Start using the power of open questions to elevate your communication

Sep 28, 2023

What are your go to questions when you are having discussions or making decisions with your team?


Some common ones I hear are “does that make sense?”  Or “do you understand?”  Or “are you all good?”


The problem with these questions is they are all closed.  We think we are checking peoples level of understanding and opening a dialogue to gauge “ Are they still with me or have I lost them?”


From the other persons perspective they are really easy to say yes to in the moment.  There are a lot of reasons why people may lean towards doing this; to escape what could be an uncomfortable conversation or a lack of psychological safety to openly show what we don’t know.  Yes is a way of avoiding this.  When this happens, we normally find ourselves asking someone else or spending more time and resources later on, for example when we get to the jon.  It’s a pretty inefficient way to do things.


From the leaders perspective these questions don’t help you to learn anything new about the other persons level of understanding and experience or what they are going to do once they get started.  They don’t provide any insight into the next steps the person is going to take. 


This is what makes open questions so important, they help us to:

  • Develop open communication where others can share freely leading to more productive discussions and a better understanding of your teams perspectives,
  • Gather better information and insights, dig deeper into a topic, uncover hidden assumptions and build a more comprehensive view of a situation before making decisions,
  • Empower team members to develop critical thinking and take ownership, promoting responsibility which can boost motivation and engagement,
  • Build relationships on a foundation of trust and two way engagement,
  • Be adaptable to changing circumstances and the needs of your team.

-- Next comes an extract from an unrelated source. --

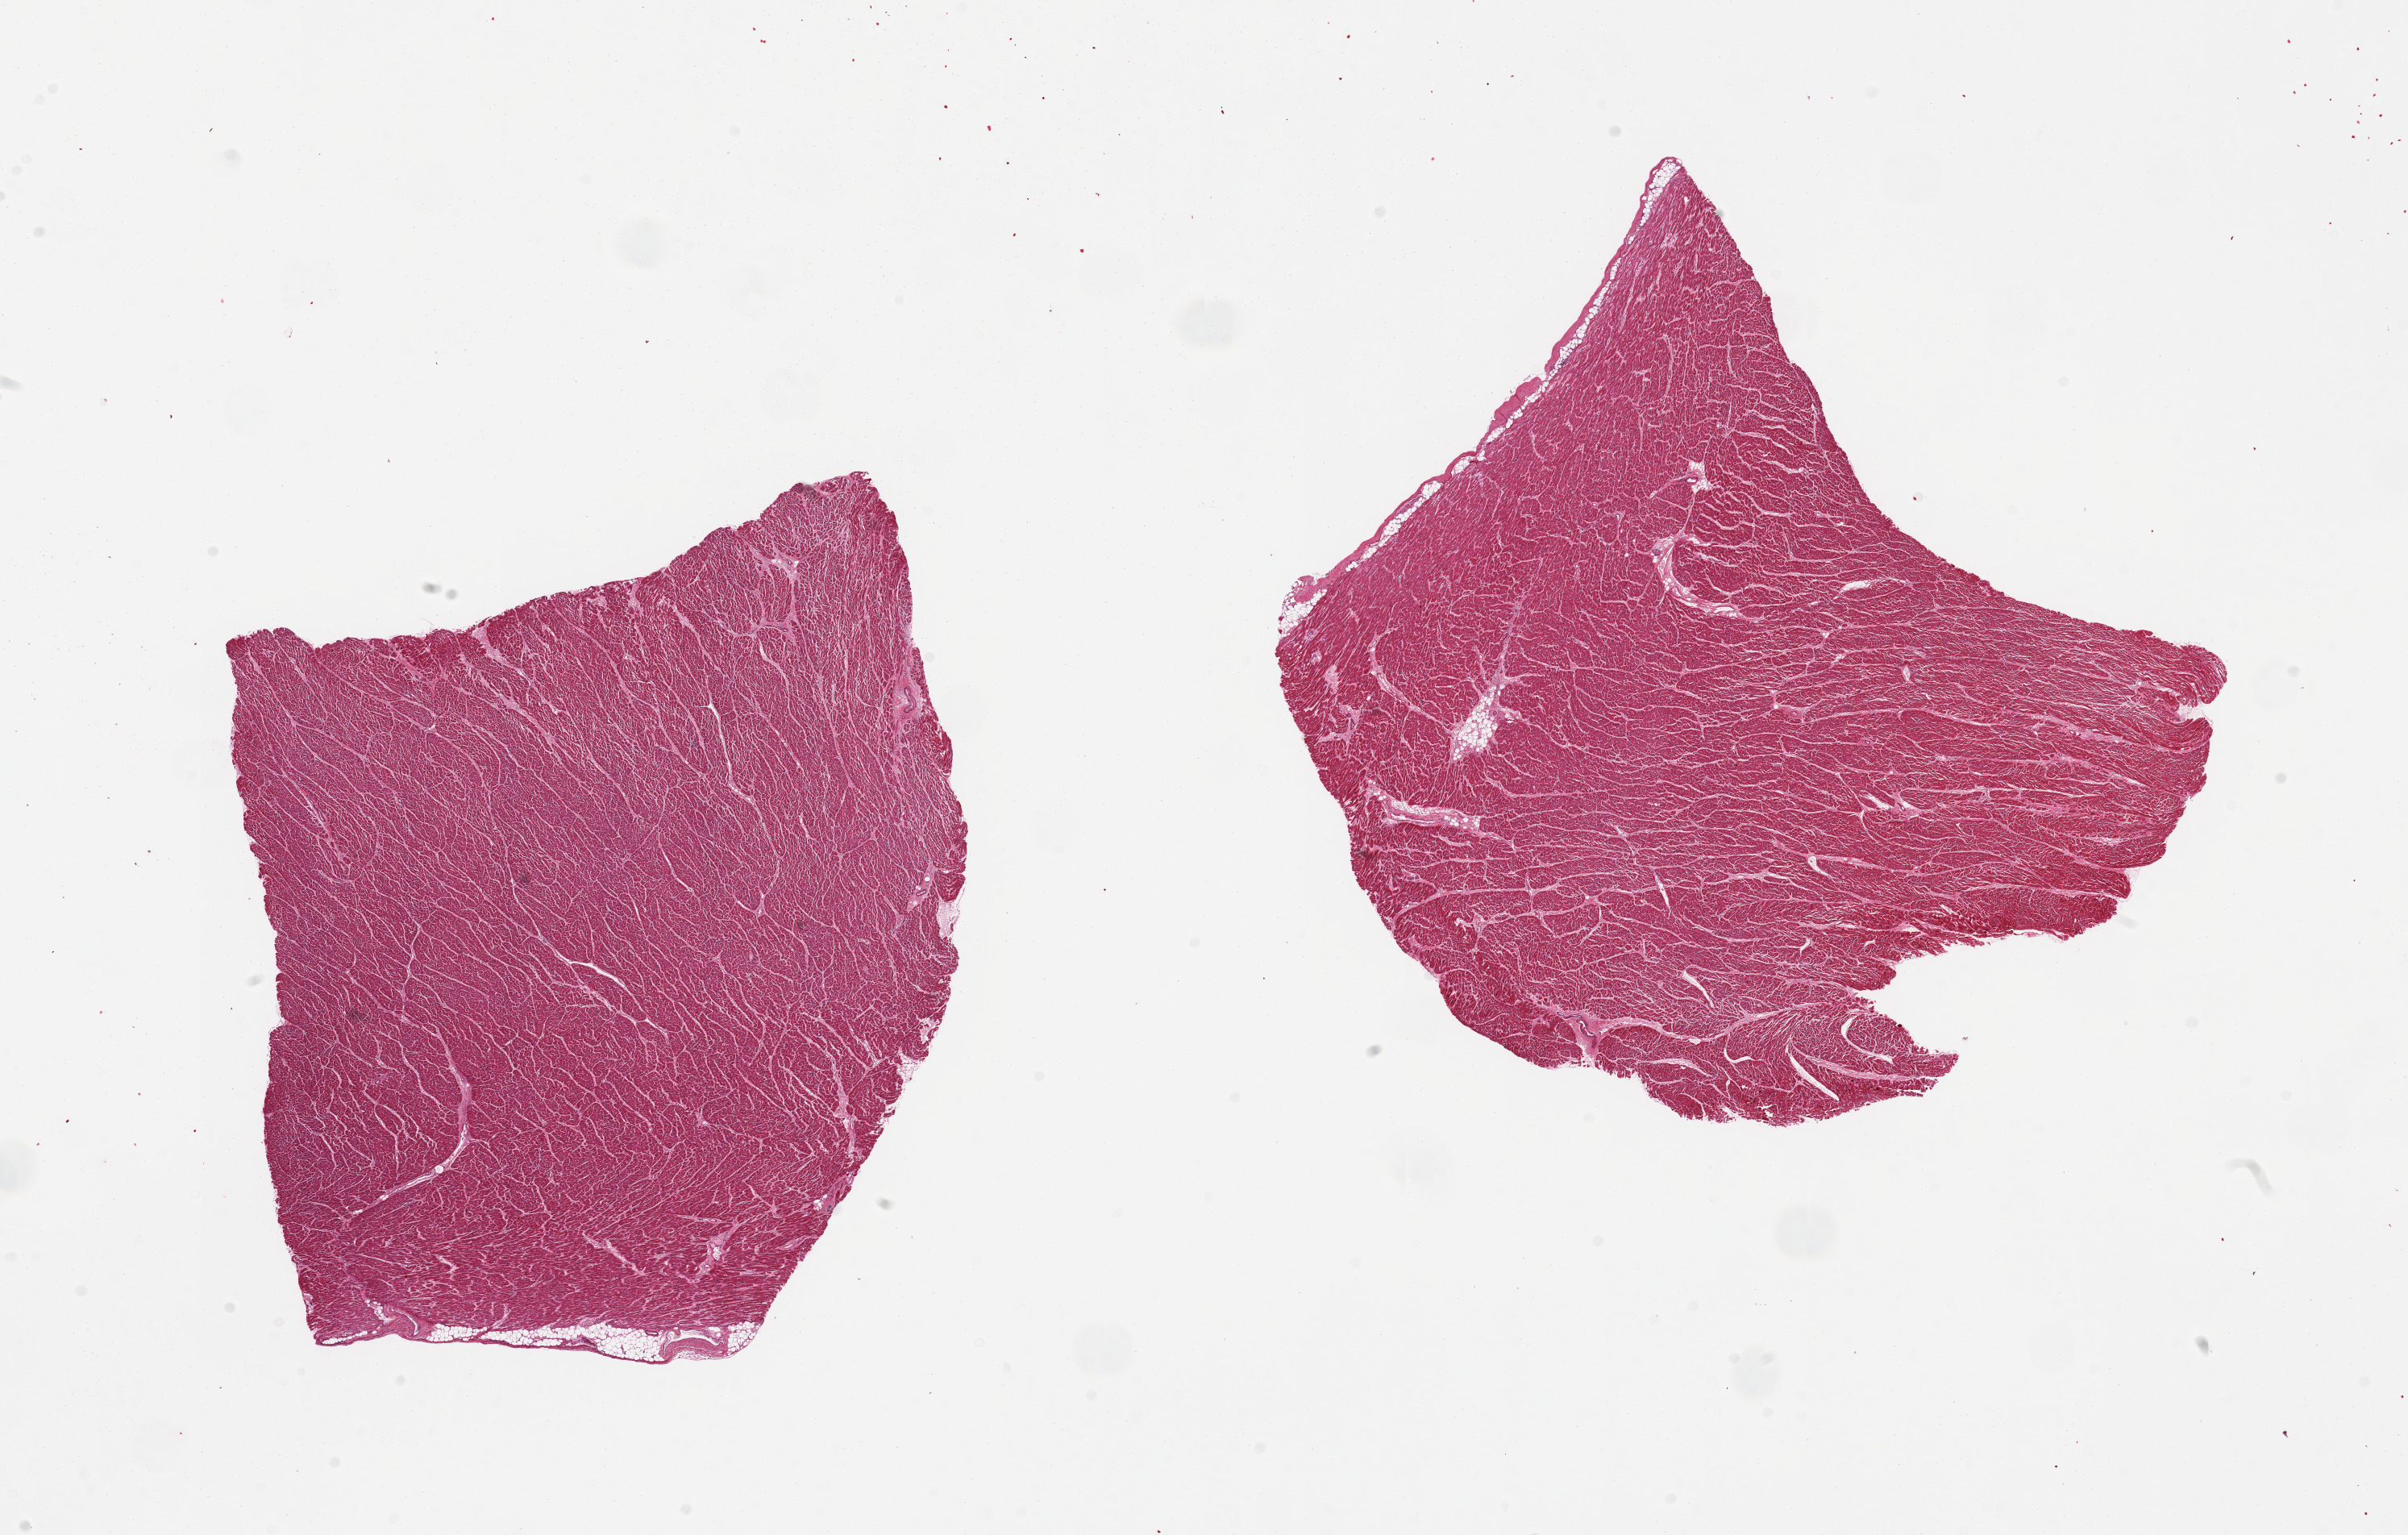
Digitized haematoxylin and eosin-stained section, whole scanned area (about 23.6 x 15.1 mm, slide scanned at 20x) shown as a low-resolution overview. PAXgene-fixed, paraffin-embedded tissue. Sampled site (target tissue): heart. Tissue donor sample.
Reviewer comment on this tissue sample: 2 pieces.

Open questions are a valuable tool in your toolkit that can improve communication, team cohesion and productivity.  They serve a different purpose to closed questions and can improve the effectiveness of your conversations.

Here are some open questions to start trying:

  • If we were to do this, how would it look and sound to you?
  • What am I missing?
  • Paraphrase an idea back to your team followed by tell me why this wont work, or how would you make this better?
  • What are your next steps?
  • Identify a key piece of language the other person is using, and ask I’m curious about that, can you tell me more about it?


Open questions are a great tool to promote active engagement, encourage critical thinking, gather diverse perspectives, and create an open and inclusive work environment.


Start reflecting on your go to questions in your conversations.  Where can you ask more open questions?